W środę na swoim cotygodniowym posiedzeniu Komisja Europejska upoważniła wiceprzewodniczącego Fransa Timmermansa do rozpoczęcia procedury o naruszenie unijnego prawa przeciw Polsce. Chodzi o ustawę o Sądzie Najwyższym, która 3 lipca przedwcześnie zakończy kadencję większości sędziów, co KE uważa za naruszenie zasady niezależności sądownictwa. - Formalna decyzja nie została jeszcze podjęta - powiedział Jean-Claude Juncker, przewodniczący KE. Nieoficjalnie mówi się, że uruchomienie procedury będzie ogłoszone w poniedziałek.
Przeczytaj: Bruksela czeka z decyzją o Sądzie Najwyższym
- Ten wymiar sprawiedliwości to jest jedyna część tej trójwładzy, która nie podlega kontroli, nie podlega narodowi. Działa jakby w pewnej próżni społecznej.

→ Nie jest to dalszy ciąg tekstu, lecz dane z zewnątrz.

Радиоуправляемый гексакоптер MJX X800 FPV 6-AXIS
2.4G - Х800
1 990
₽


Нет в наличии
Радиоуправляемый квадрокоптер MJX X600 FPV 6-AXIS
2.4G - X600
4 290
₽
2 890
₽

To się musi zmienić - wyjaśniał natomiast Ryszard Terlecki na spotkaniu z wyborcami w Baligrodzie w województwie podkarpackim.
Jak mówił wicemarszałek Sejmu, trzecia władza "nie może być jakąś władzą zwierzchnią nad całym państwem". - Prawnicy nie mogą rządzić, sędziowie nie mogą rządzić. Od tego jest rząd, od tego jest prezydent, a od powołania ich jest parlament - argumentował Terlecki, cytowany przez Radio Rzeszów.